L’intervento segna il superamento definitivo delle modalità semplificate adottate negli anni dell’emergenza sanitaria e successivamente prorogate. L’obiettivo dichiarato dal Governo è quello di rafforzare il carattere selettivo e professionalizzante dell’esame, assicurando una verifica più approfondita delle competenze richieste per l’esercizio della professione.
La nuova procedura prevede una sola sessione annuale articolata in due prove scritte e una prova orale. Gli elaborati saranno svolti in presenza mediante strumenti informatici e con la possibilità di consultare esclusivamente codici annotati con la giurisprudenza.
La prima prova scritta consisterà nella redazione di un parere motivato su una questione giuridica scelta tra diritto civile, penale o amministrativo. La seconda richiederà invece la predisposizione di un atto giudiziario, sempre nell’ambito di una delle tre principali aree del diritto individuate dal candidato.
Superata la fase scritta, l’aspirante avvocato dovrà affrontare un colloquio orale strutturato su più ambiti. La prova comprenderà l’analisi di un caso pratico che richieda competenze sia sostanziali sia processuali, oltre a domande dedicate alle materie scelte dal candidato. Saranno inoltre oggetto di verifica temi relativi all’ordinamento forense, alla deontologia professionale e al sistema previdenziale dell’avvocatura.
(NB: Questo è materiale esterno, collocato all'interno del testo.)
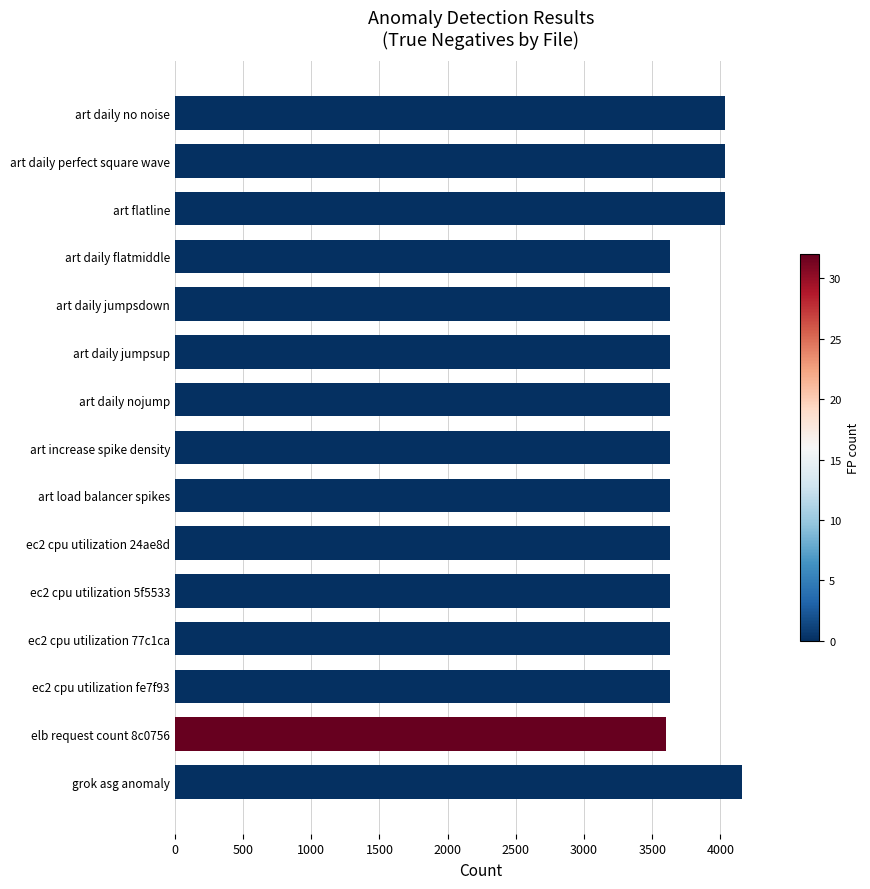

What is the difference between the maximum and minimum values?

558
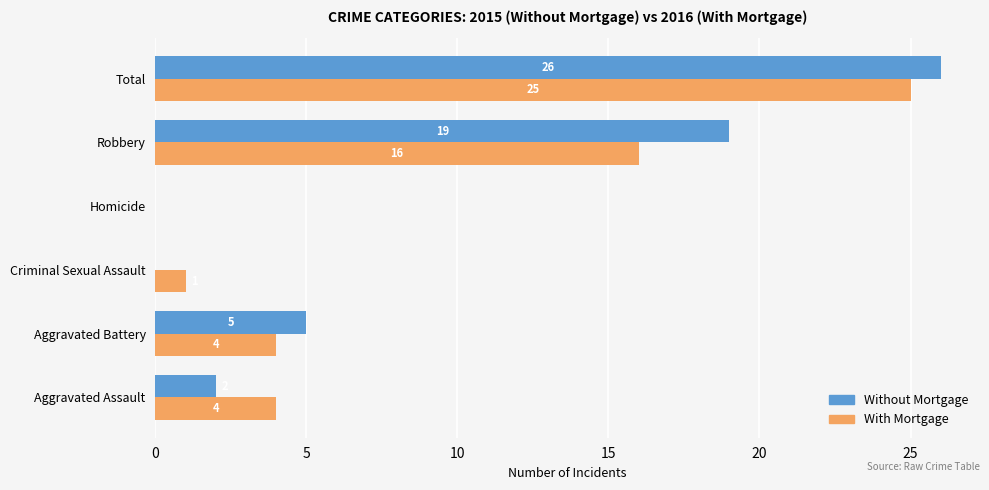

Which label corresponds to the largest value in the chart?

Total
Secondo l’Esecutivo, il nuovo modello punta a garantire una preparazione più completa e una selezione maggiormente aderente alle responsabilità che caratterizzano l’attività professionale dell’avvocato.
Il decreto approvato dal Consiglio dei ministri non si limita tuttavia all’esame di abilitazione. Il pacchetto contiene infatti anche misure riguardanti altre professioni giuridiche e il sistema penitenziario. Per i notai viene introdotto un limite temporale all’esercizio dell’azione di responsabilità professionale, mentre sul fronte dell’esecuzione penale vengono rafforzati gli strumenti destinati alla formazione e all’inserimento lavorativo delle persone detenute.